В отличие от писателей-реалистов и натуралистов XIX века, Фолкнера не интересовали типы. Есть Квентин, есть Бенджи, есть Лина Гроув, Баярд Сарторис, Флем Сноупс. Мы можем называть разных героев, проводить параллели. У Нормана Мейлера есть эссе «Белый негр» — на самом деле это один из фолкнеровских образов: выглядит как белый, но у него есть доля негритянской крови, и об этом узнают. В романе «Свет в августе» это Джо Кристмас, причем про него до конца неизвестно, так ли это, но его линчуют в конце романа как негра, который убил белую женщину.

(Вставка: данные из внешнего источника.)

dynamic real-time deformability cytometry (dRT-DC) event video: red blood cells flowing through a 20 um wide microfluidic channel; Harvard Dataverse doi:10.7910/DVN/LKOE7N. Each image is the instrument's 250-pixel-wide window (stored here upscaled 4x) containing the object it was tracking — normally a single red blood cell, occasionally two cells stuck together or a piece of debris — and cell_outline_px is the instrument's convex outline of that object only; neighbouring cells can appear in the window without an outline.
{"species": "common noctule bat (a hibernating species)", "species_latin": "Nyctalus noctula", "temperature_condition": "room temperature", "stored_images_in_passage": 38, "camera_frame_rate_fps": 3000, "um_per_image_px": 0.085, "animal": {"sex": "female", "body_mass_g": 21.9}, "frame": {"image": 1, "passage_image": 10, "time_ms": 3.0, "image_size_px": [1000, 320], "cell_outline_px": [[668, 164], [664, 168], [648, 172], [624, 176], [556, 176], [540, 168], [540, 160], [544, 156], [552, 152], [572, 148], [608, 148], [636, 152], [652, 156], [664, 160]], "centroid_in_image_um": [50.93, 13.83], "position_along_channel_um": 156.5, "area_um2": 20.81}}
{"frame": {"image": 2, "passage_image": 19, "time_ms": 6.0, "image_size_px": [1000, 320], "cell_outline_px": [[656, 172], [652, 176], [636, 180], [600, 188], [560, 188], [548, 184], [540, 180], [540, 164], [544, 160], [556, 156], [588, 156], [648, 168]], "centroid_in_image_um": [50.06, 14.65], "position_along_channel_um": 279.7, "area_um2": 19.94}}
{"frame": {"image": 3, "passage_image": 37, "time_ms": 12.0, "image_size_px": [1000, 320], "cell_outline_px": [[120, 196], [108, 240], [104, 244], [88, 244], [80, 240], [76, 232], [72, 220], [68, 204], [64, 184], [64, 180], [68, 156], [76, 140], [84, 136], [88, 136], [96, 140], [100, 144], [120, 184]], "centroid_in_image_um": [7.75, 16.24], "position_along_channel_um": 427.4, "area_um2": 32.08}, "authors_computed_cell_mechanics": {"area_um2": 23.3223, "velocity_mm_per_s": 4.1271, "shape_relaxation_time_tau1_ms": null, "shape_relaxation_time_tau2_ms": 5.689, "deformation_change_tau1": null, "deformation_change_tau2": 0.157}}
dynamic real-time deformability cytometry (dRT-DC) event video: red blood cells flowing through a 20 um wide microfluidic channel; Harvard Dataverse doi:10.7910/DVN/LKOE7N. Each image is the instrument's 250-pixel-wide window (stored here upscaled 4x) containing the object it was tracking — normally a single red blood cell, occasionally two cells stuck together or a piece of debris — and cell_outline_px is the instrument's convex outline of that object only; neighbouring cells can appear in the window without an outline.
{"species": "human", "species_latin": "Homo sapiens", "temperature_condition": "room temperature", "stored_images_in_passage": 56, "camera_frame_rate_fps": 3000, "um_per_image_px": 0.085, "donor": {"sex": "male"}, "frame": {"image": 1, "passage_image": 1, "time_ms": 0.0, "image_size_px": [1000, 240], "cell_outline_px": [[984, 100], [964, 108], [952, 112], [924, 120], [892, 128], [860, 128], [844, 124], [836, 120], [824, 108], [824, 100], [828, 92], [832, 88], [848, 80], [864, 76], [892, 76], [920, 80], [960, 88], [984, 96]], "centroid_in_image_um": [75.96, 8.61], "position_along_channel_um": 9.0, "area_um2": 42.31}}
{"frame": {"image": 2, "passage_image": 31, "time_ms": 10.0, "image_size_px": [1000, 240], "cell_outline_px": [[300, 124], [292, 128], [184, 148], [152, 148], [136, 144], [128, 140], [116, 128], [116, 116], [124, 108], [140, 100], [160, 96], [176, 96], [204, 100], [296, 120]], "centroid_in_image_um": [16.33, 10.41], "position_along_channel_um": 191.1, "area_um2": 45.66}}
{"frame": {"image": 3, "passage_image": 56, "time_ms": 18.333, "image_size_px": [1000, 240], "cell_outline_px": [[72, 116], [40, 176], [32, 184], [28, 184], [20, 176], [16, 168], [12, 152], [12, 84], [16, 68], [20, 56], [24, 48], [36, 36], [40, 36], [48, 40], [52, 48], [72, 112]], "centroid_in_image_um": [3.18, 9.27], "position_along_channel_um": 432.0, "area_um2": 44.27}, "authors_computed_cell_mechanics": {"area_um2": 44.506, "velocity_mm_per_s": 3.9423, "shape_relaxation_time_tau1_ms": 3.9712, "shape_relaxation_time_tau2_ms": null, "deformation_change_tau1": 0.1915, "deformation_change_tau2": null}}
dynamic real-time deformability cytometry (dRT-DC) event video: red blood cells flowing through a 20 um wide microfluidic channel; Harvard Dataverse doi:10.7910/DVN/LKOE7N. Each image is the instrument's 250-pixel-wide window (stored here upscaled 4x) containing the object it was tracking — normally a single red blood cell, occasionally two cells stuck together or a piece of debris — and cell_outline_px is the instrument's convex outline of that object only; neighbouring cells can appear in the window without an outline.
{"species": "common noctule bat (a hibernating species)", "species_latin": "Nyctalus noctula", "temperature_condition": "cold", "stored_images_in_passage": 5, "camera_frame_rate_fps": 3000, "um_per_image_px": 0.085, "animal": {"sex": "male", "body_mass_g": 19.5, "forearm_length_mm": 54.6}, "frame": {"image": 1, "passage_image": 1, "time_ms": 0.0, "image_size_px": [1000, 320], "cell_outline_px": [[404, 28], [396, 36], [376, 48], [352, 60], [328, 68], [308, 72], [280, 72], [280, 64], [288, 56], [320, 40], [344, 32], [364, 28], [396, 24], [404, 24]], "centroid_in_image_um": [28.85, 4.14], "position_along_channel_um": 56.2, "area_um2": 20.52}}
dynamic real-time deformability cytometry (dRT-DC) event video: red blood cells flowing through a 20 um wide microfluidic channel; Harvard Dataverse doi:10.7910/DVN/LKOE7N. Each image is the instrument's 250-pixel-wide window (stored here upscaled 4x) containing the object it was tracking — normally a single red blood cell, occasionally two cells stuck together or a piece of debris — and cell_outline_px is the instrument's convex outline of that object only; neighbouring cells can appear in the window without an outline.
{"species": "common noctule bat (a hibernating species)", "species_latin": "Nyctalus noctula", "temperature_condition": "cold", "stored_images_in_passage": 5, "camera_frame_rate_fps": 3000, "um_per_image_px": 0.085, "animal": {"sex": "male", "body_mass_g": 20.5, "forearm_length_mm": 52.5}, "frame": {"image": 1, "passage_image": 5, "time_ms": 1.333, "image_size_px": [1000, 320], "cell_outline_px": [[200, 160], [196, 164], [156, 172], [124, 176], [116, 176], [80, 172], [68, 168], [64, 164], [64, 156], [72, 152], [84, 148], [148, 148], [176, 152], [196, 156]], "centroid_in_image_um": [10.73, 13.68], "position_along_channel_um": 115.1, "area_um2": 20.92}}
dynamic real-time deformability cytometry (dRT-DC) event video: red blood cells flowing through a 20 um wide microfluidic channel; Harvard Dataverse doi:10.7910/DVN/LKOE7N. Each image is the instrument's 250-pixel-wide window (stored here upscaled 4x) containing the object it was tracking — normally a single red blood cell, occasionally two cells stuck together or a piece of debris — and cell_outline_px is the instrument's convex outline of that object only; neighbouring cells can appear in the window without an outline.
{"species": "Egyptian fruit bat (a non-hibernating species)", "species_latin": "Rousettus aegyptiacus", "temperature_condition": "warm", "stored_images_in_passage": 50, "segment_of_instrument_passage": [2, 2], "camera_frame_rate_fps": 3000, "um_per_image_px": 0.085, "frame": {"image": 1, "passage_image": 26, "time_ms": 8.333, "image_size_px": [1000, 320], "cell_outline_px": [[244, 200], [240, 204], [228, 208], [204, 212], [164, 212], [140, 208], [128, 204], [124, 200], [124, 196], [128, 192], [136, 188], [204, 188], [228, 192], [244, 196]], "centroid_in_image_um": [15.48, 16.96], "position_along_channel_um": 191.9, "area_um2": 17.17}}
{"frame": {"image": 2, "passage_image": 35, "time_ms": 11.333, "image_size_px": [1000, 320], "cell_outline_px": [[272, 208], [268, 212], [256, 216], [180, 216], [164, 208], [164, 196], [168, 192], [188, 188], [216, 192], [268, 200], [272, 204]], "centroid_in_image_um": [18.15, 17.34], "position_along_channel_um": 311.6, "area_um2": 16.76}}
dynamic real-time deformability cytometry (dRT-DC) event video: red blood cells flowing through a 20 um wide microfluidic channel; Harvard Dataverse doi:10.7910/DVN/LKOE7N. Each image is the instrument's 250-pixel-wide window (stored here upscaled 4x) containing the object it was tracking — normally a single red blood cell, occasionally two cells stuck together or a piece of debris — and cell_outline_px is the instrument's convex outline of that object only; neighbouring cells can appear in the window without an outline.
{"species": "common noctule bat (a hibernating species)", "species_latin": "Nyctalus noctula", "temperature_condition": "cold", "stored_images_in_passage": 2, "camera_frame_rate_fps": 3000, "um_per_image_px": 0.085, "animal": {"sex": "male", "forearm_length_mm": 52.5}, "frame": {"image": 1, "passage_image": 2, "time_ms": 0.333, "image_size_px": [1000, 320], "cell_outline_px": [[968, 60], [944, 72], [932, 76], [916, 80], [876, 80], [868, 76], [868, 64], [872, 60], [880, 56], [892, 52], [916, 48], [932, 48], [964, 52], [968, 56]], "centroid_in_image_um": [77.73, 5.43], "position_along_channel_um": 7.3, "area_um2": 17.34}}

И в романе «Авессалом, Авессалом!» есть такой герой — Чарльз Бон, незаконнорожденный сын, и такой же сюжет. Или чернокожая няня и весь комплекс связанных с нею мотивов: Дилси в «Шуме и ярости», Нэнси в «Реквиеме по монахине». Необязательно в каждом романе будет подобная фигура, не стоит ожидать одинакового набора типажей в разных текстах Фолкнера. Но конфликты, порождаемые введением того или иного персонажа, могут действительно повторяться. Потому что он в этом мире не один.
— Каковы, на ваш взгляд, основные черты стиля Фолкнера?
— Очень специфический язык. Его часто называют непереводимым, речевые характеристики теряются в переводах на русский язык и на прочие также. Своеобразная лексика, грамматика. Речь рабов и бывших рабов сильно отличается, и эти нюансы в переводе теряются. Странно было бы пытаться передать такое русским диалектом, поэтому переводчики обычно просто нивелируют, нейтрализуют подобные вещи (то же происходит и с переводами русских писателей, Достоевского, например, чей стиль, выровненный и сглаженный переводчицей Констанс Гарнетт, Фолкнер не мог особо оценить).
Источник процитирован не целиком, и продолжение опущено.